The North Korean state-sponsored group, Lazarus Group, leveraged a rootkit in two attacks that abused a known vulnerability in a Dell driver in order to disable various Windows monitoring features.
Researchers observed the attackers targeting two victims last year, including a political journalist at a media outlet in Belgium and an employee at an aerospace company in the Netherlands. Both targets received malicious attachments purporting to be Amazon-themed job offers (one sent via LinkedIn messaging and the other sent via email) that, once opened, started the chain of attack. The most noteworthy aspect of the attack chain was a rootkit (called FudModule.dll) that targeted a Dell vulnerability (CVE-2021-21551), which was previously fixed by Dell in May 2021 and impacts the DBUtil firmware update driver module that comes pre-installed on most Dell machines running Windows. If exploited, the flaw allows attackers to read and write kernel memory.
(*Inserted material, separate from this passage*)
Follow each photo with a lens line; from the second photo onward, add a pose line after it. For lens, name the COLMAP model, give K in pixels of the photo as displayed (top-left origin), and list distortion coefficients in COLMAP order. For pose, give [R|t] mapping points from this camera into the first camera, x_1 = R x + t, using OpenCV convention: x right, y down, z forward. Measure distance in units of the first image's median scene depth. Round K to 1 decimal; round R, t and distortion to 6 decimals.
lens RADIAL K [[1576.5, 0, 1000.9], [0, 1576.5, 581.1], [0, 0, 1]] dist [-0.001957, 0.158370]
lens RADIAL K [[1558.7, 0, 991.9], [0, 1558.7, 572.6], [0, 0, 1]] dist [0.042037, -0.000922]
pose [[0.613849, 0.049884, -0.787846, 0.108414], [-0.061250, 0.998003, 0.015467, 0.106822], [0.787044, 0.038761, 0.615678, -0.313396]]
“This is the first ever recorded abuse of this vulnerability in the wild,” said Peter Kálnai, senior malware researcher with ESET, in an analysis last week. “The attackers then used their kernel memory write access to disable seven mechanisms the Windows operating system offers to monitor its actions, like registry, file system, process creation, event tracing etc., basically blinding security solutions in a very generic and robust way.”
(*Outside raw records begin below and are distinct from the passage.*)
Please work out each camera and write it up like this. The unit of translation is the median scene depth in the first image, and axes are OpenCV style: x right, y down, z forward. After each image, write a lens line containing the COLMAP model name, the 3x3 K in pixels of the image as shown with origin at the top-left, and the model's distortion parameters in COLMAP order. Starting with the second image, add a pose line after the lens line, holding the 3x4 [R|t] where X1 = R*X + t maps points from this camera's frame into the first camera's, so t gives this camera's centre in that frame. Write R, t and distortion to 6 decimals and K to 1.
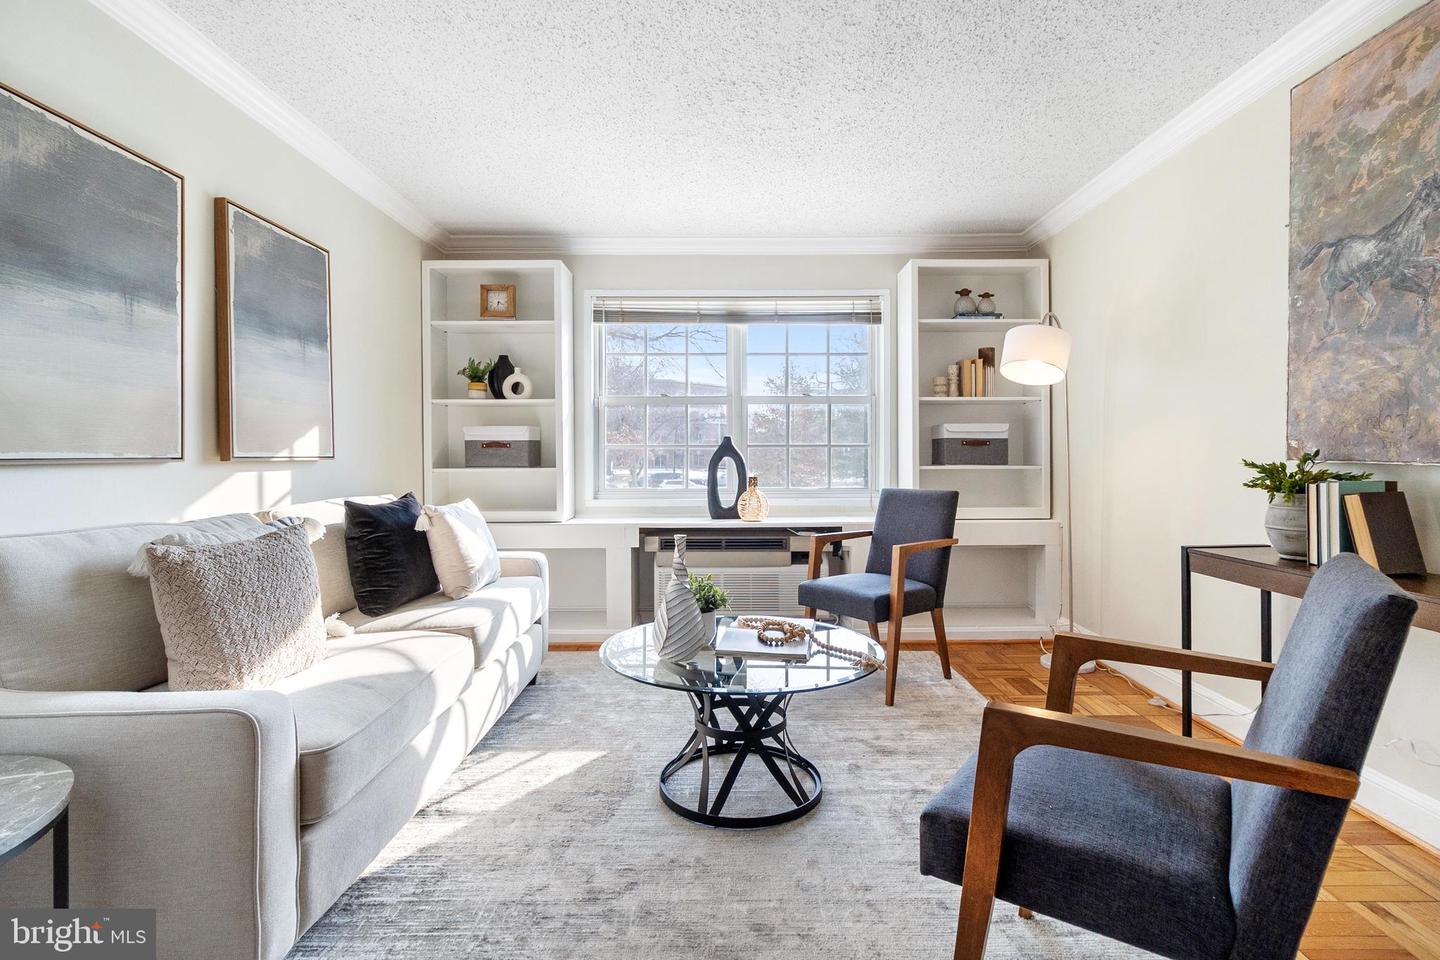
lens RADIAL K [[674.9, 0, 726.8], [0, 674.9, 453.9], [0, 0, 1]] dist [0.005563, -0.002029]
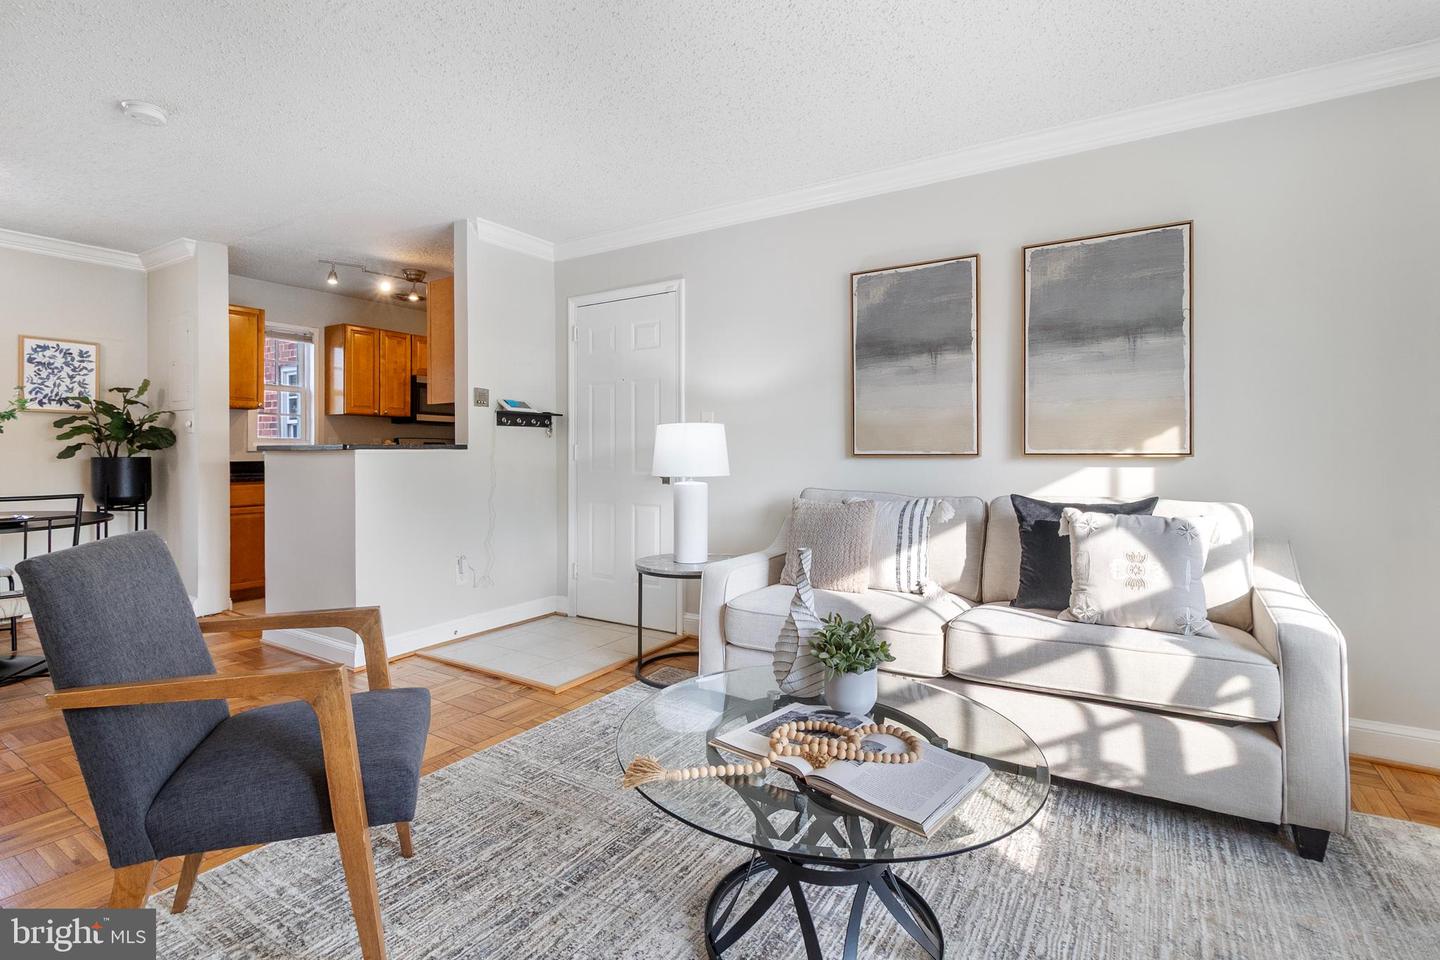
lens RADIAL K [[674.9, 0, 707.0], [0, 674.9, 459.2], [0, 0, 1]] dist [0.005563, -0.002029]
pose [[-0.544140, 0.021755, -0.838713, 0.531402], [0.010242, 0.999762, 0.019287, -0.013400], [0.838932, 0.001905, -0.544233, 1.004875]]
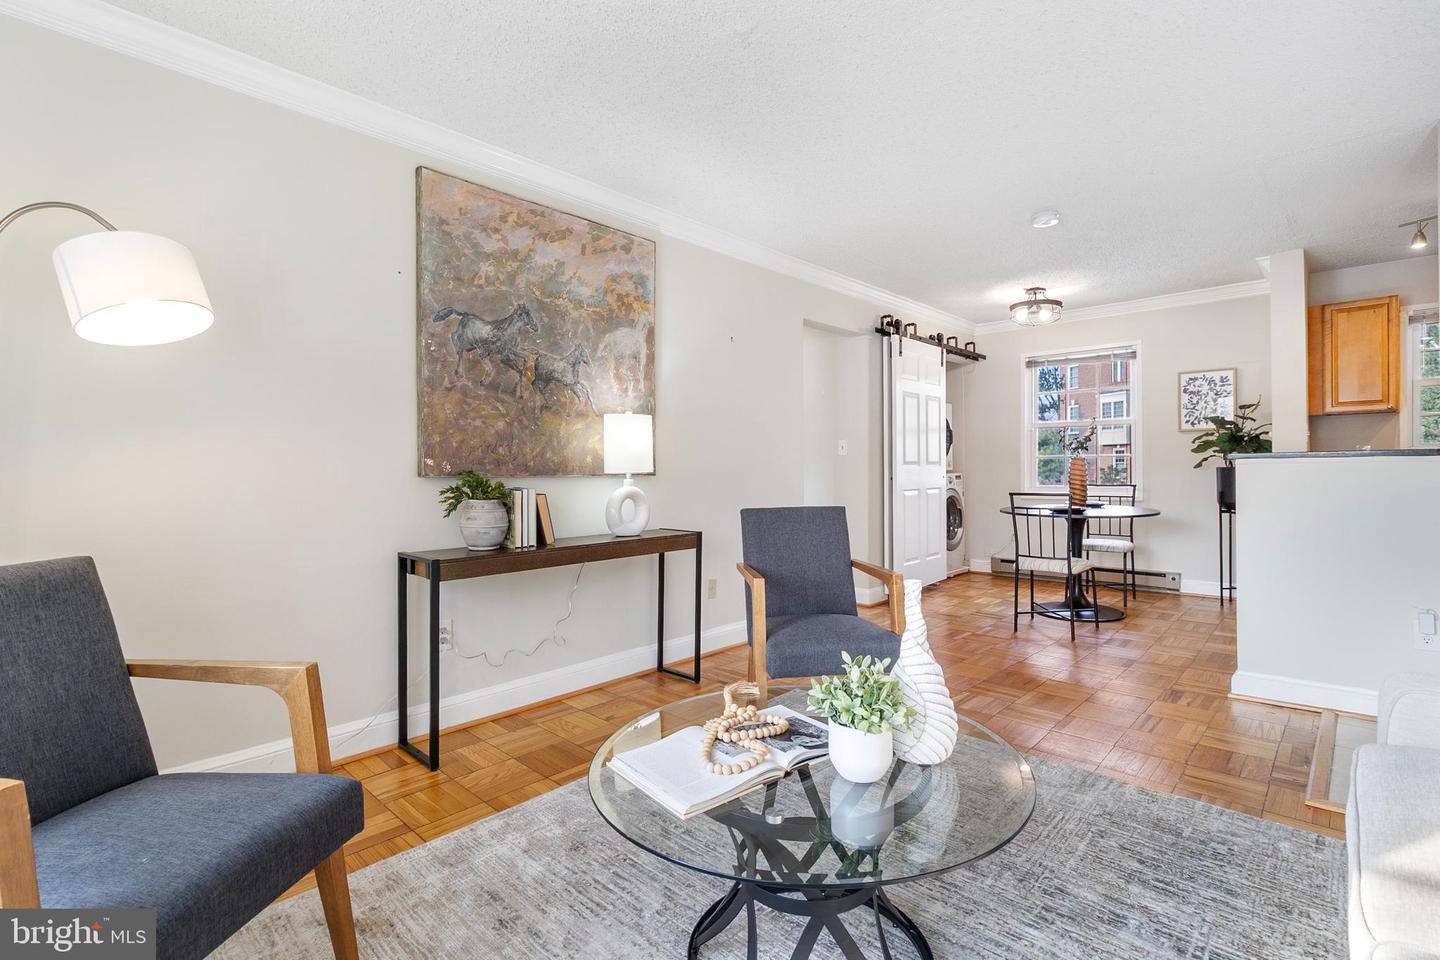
lens RADIAL K [[674.9, 0, 725.2], [0, 674.9, 472.6], [0, 0, 1]] dist [0.005563, -0.002029]
pose [[-0.726812, 0.008851, 0.686780, -0.303230], [0.007673, 0.999959, -0.004767, 0.011572], [-0.686794, 0.001805, -0.726850, 1.215361]]
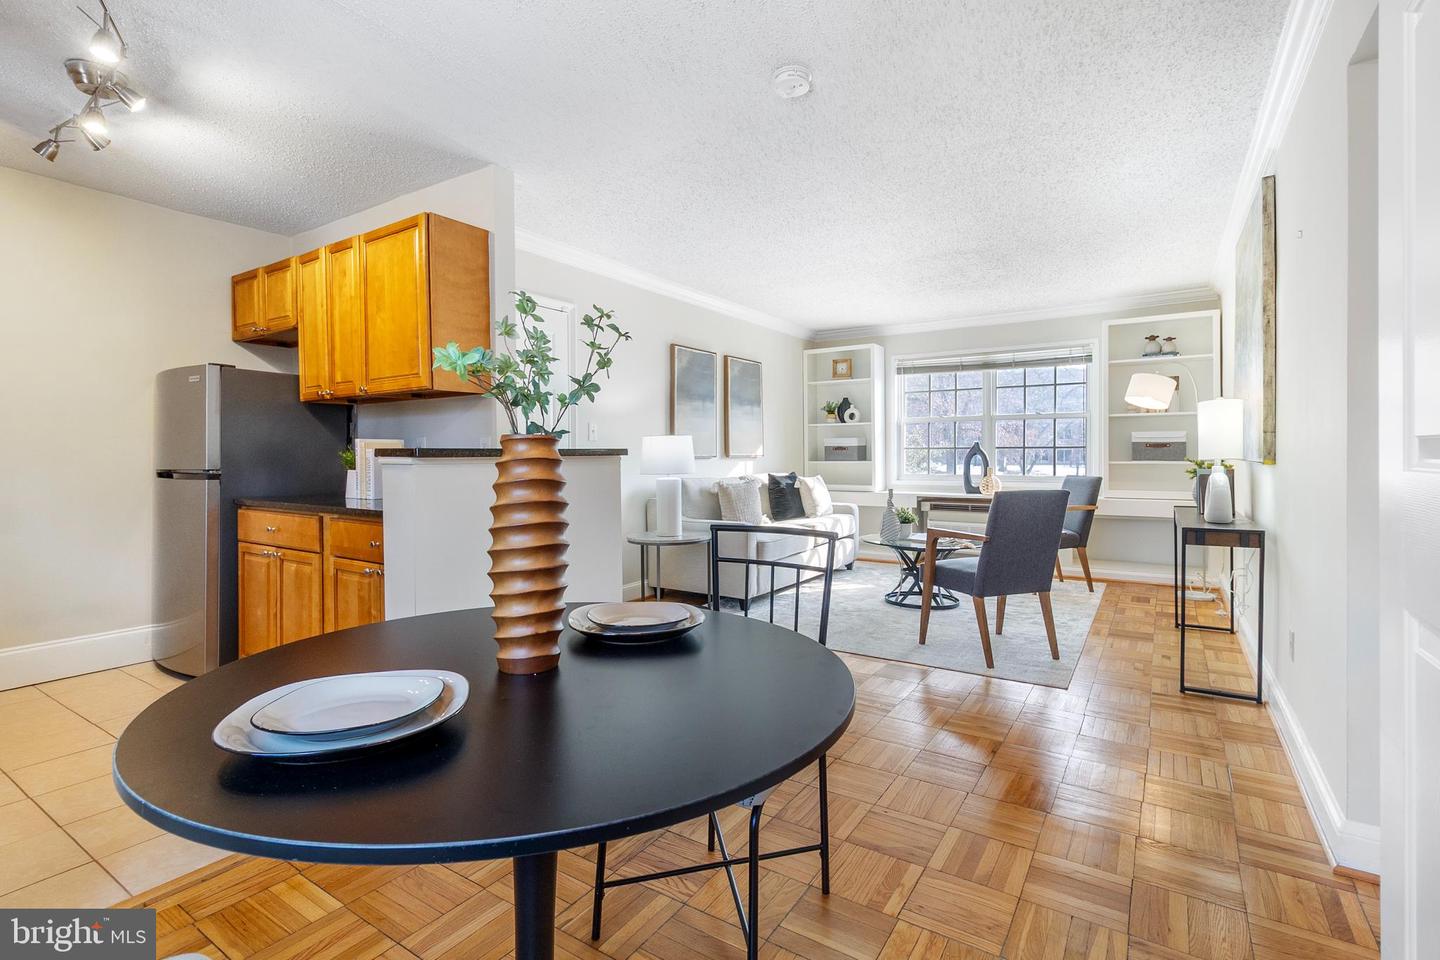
lens RADIAL K [[674.9, 0, 715.6], [0, 674.9, 461.3], [0, 0, 1]] dist [0.005563, -0.002029]
pose [[0.831590, 0.004794, -0.555369, 0.547571], [0.004173, 0.999881, 0.014880, -0.010684], [0.555374, -0.014692, 0.831471, -0.982973]]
After victims opened these malicious documents, several malicious tools were deployed within hours, over a sequence of stages that marks a typical trait for the Lazarus Group. One of these tools was an HTTP(S) backdoor, with similarities to Lazarus Group’s previously identified BlindingCan RAT. This backdoor has several capabilities, including the ability to send system information back to the command-and-control (C2), download files, terminate processes and files, take screenshots and more. Attackers also used a dropper, which is a trojanized GOnpp plug-in for Notepad++, an intermediate loader, used to load and execute additional payloads in memory, as well as an HTTP(S) downloader and uploader responsible for data exfiltration.
Researchers attributed the attack to the Lazarus Group with a “high level of confidence,” due to several factors, including the HTTP(S) backdoor’s similarities to Lazarus Group's BlindingCan backdoor, the use of a code-signing certificate for signing one of the droppers that was previously used by the group, and more.
The Lazarus Group has been highly active over the past year and leveraged a number of initial access vectors and targets, with Microsoft recently highlighting the activity of a Lazarus affiliate called Zinc that was posing as job recruiters on LinkedIn with the goal of delivering a trojanized versions of legitimate open source applications. Earlier in September, researchers with Cisco Talos also noted that the state-sponsored actor was compromising VMware Horizon servers by exploiting the Log4j flaw in order to target energy companies in the U.S., Canada and Japan. ESET researchers said that the complexity of this specific attack provides further indication that Lazarus consists of a large team that is ”systematically organized and well prepared.”
“From the defenders’ point of view, it seems easier to limit the possibilities of initial access than to block the robust toolset that would be installed after determined attackers gain a foothold in the system,” said Kálnai. “As in many cases in the past, an employee falling prey to the attackers’ lure was the initial point of failure here. In sensitive networks, companies should insist that employees not pursue their personal agendas, like job hunting, on devices belonging to their company’s infrastructure.”